Rewrite the lines below, replacing "Aubervilliers" with "Pantin" everywhere it occurs and keeping everything else as it is. Leave the pictures out of your answer.

Page-level text extractions
--- START ---

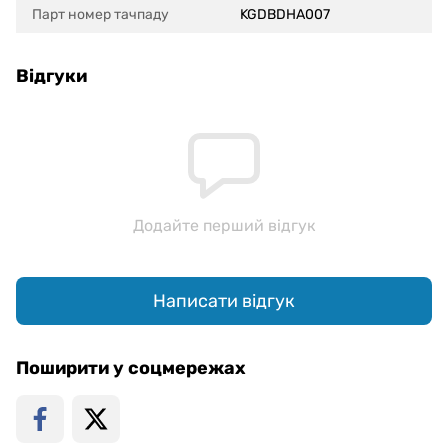
Парт номер тачпаду
KGDBDHA007
Відгуки
Додайте перший відгук
Написати відгук
Поширити у соцмережах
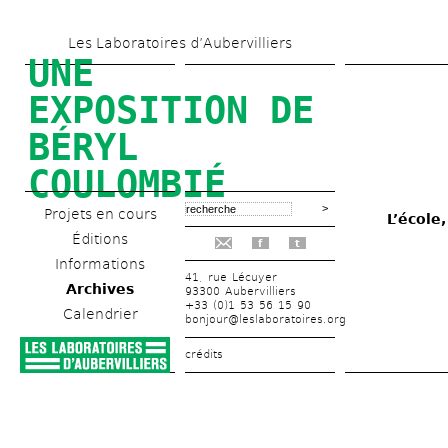
Aller 
Les Laboratoires d’Aubervilliers
au 
UNE 
contenu 
EXPOSITION DE 
principal
BÉRYL 
COULOMBIÉ
Projets en cours
L’école
Éditions
f
t
Informations
41, rue Lécuyer
Archives
93300 Aubervilliers
+33 (0)1 53 56 15 90
Calendrier
bonjour@leslaboratoires.org
crédits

--- END ---

SOLUTION FOR THIS EXERCISE
Парт номер тачпаду
KGDBDHA007
Відгуки
Додайте перший відгук
Написати відгук
Поширити у соцмережах
Aller 
Les Laboratoires d’Pantin
au 
UNE 
contenu 
EXPOSITION DE 
principal
BÉRYL 
COULOMBIÉ
Projets en cours
L’école
Éditions
f
t
Informations
41, rue Lécuyer
Archives
93300 Pantin
+33 (0)1 53 56 15 90
Calendrier
bonjour@leslaboratoires.org
crédits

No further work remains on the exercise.